ARC Data Hubs use CD to build and deploy the ARC-RO-Crate metadata of each commit to a central package registry. This way, both representations of the ARC are always in sync and accessible, deploying both a user-centric and a machine-readable view on the ARC.
#Continuous Integration
Incremental changes on ARCs can be used to trigger integrations. ARC Data Hubs can run a user-selected set of validation packages on each commit or pull request to verify that an ARC is still valid for the targets of choice after the change is done .
Furthermore, the validation package output can be used to continuously inform the user about the current state of the ARC, for example by creating badges on the ARC page, much like the widely known build and test
badges in software development.
#Continuous Quality Control
Continuous Quality Control (CQC) is a combination of CI and CD that integrates external services depending on the result of ARC validation. Successful validation can trigger downstream applications, either automatically or manually via CQC Hooks.
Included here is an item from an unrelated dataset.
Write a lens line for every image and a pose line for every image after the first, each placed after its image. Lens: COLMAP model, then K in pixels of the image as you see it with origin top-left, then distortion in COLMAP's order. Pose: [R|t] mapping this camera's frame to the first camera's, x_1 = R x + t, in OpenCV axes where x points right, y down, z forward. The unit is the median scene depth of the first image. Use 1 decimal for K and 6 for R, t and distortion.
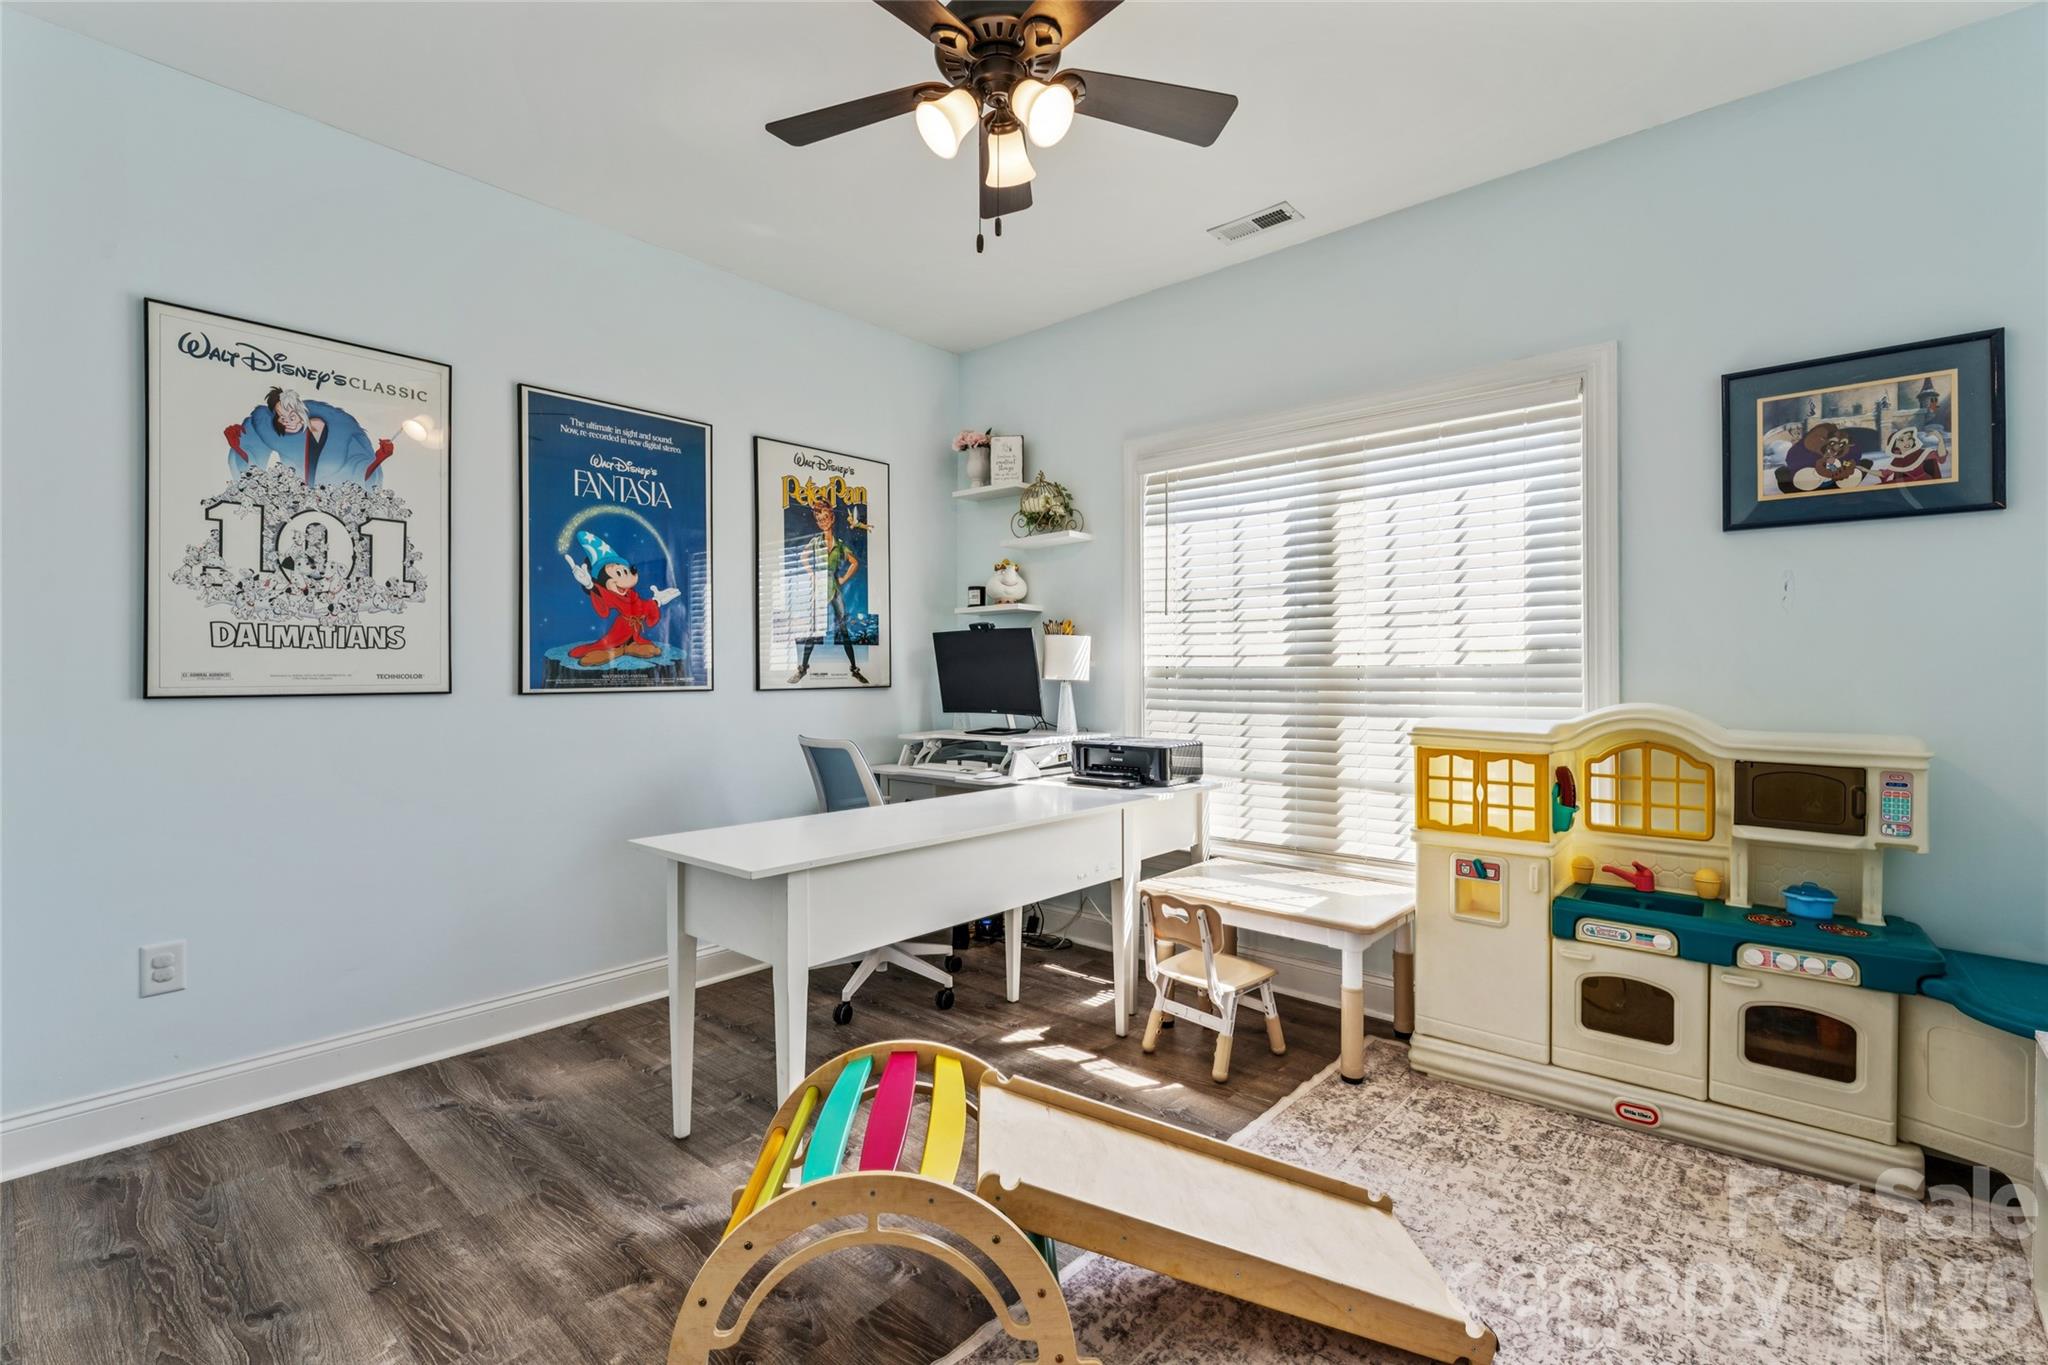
lens RADIAL K [[895.5, 0, 1024.3], [0, 895.5, 672.5], [0, 0, 1]] dist [-0.019972, -0.000377]
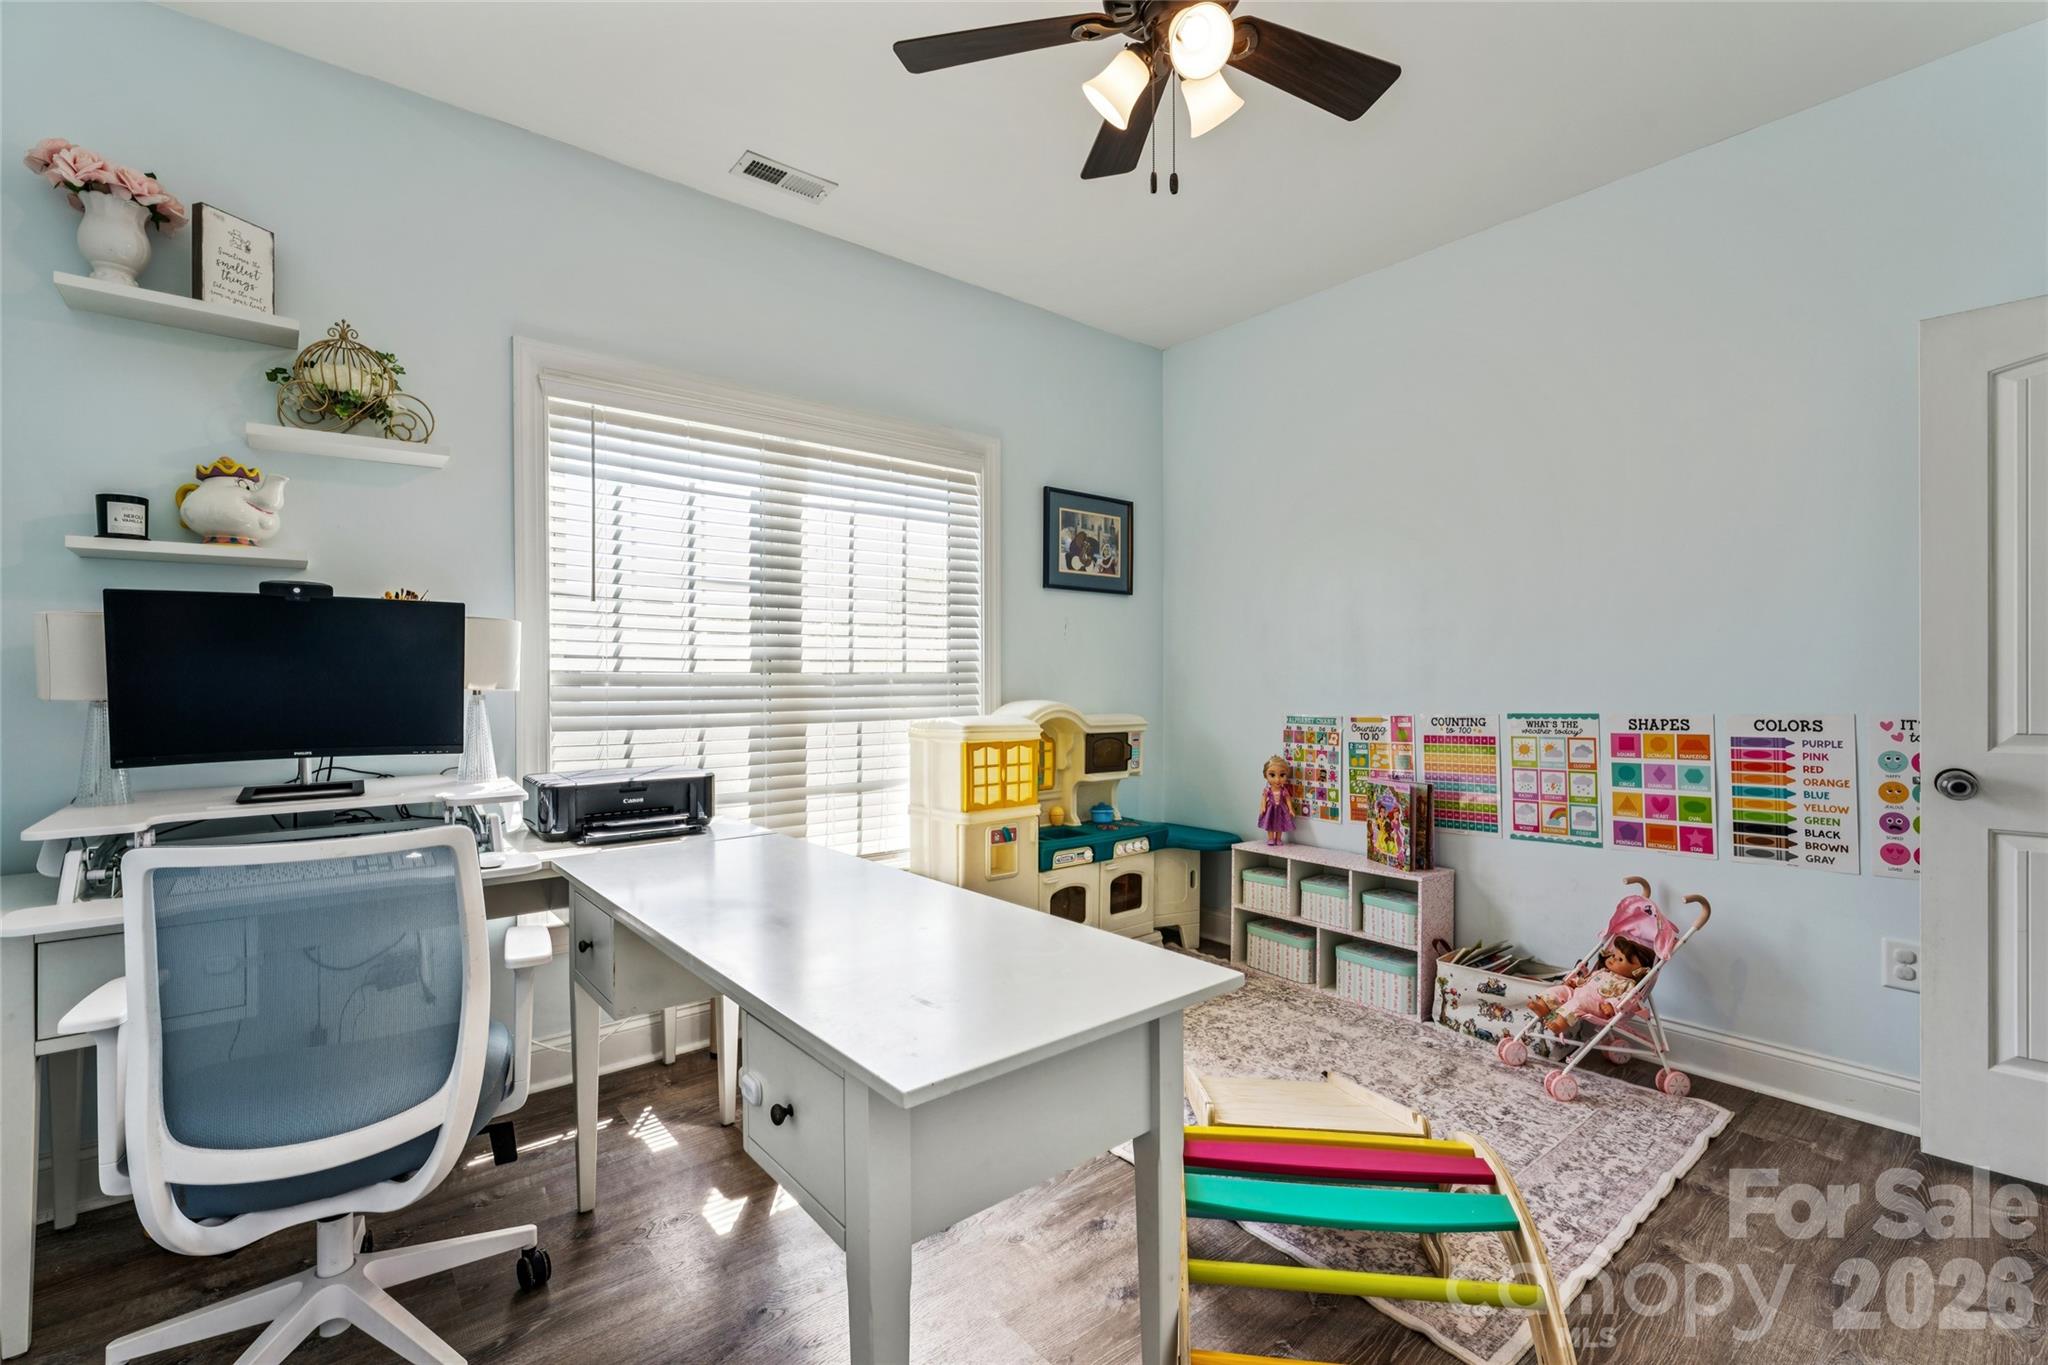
lens RADIAL K [[897.2, 0, 1022.2], [0, 897.2, 681.6], [0, 0, 1]] dist [0.000907, -0.000243]
pose [[0.155109, -0.003192, 0.987892, -0.737363], [-0.001199, 0.999993, 0.003419, -0.001211], [-0.987897, -0.001715, 0.155104, 0.771178]]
The PLANTdataHUB serves as a reference implementation of an ARC Data Hub, centrally hosted by the NFDI DataPLANT for the plant research community. Beyond its core functionality as an ARC Data Hub, it incorporates CQC within the data publication pipeline, ensuring that all required metadata for publication is complete and accurate.
CQC also supports submissions to various endpoint repositories, provided the corresponding validation package and downstream submission application are available. This flexible system ensures that ARC submissions meet the necessary standards for different repositories, enabling seamless integration and data sharing across platforms.